Segment Start: Supplied records
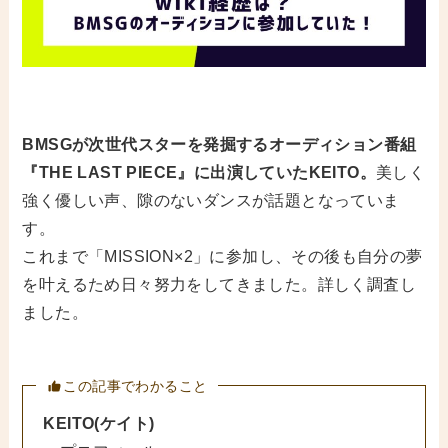
BMSGが次世代スターを発掘するオーディション番組
『THE LAST PIECE』に出演していたKEITO。
美しく
強く優しい声、隙のないダンスが話題となっていま
す。
これまで「MISSION×2」に参加し、その後も自分の夢
を叶えるため日々努力をしてきました。詳しく調査し
ました。
この記事でわかること
KEITO(ケイト)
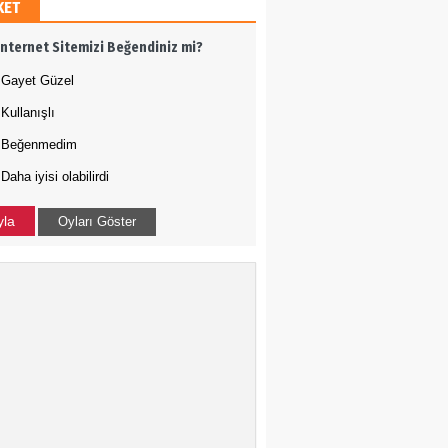
KET
h Ergül
İnternet Sitemizi Beğendiniz mi?
 adamı olmak
Gayet Güzel
Kullanışlı
Tığ
Beğenmedim
Daha iyisi olabilirdi
N ÇOÇUKLAR BU KEZ
RAMADI
yla
Oyları Göster
a Uysal
-ABD İLİŞKİLERİNDE
DURUM NEDİR?
kçe Bakış
 Harekatı...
Segment End: Supplied records
— Required work —
What is needed is an exact copy of all the entries above, minus the pictures.

— Result —
BMSGが次世代スターを発掘するオーディション番組
『THE LAST PIECE』に出演していたKEITO。
美しく
強く優しい声、隙のないダンスが話題となっていま
す。
これまで「MISSION×2」に参加し、その後も自分の夢
を叶えるため日々努力をしてきました。詳しく調査し
ました。
この記事でわかること
KEITO(ケイト)
KET
h Ergül
İnternet Sitemizi Beğendiniz mi?
 adamı olmak
Gayet Güzel
Kullanışlı
Tığ
Beğenmedim
Daha iyisi olabilirdi
N ÇOÇUKLAR BU KEZ
RAMADI
yla
Oyları Göster
a Uysal
-ABD İLİŞKİLERİNDE
DURUM NEDİR?
kçe Bakış
 Harekatı...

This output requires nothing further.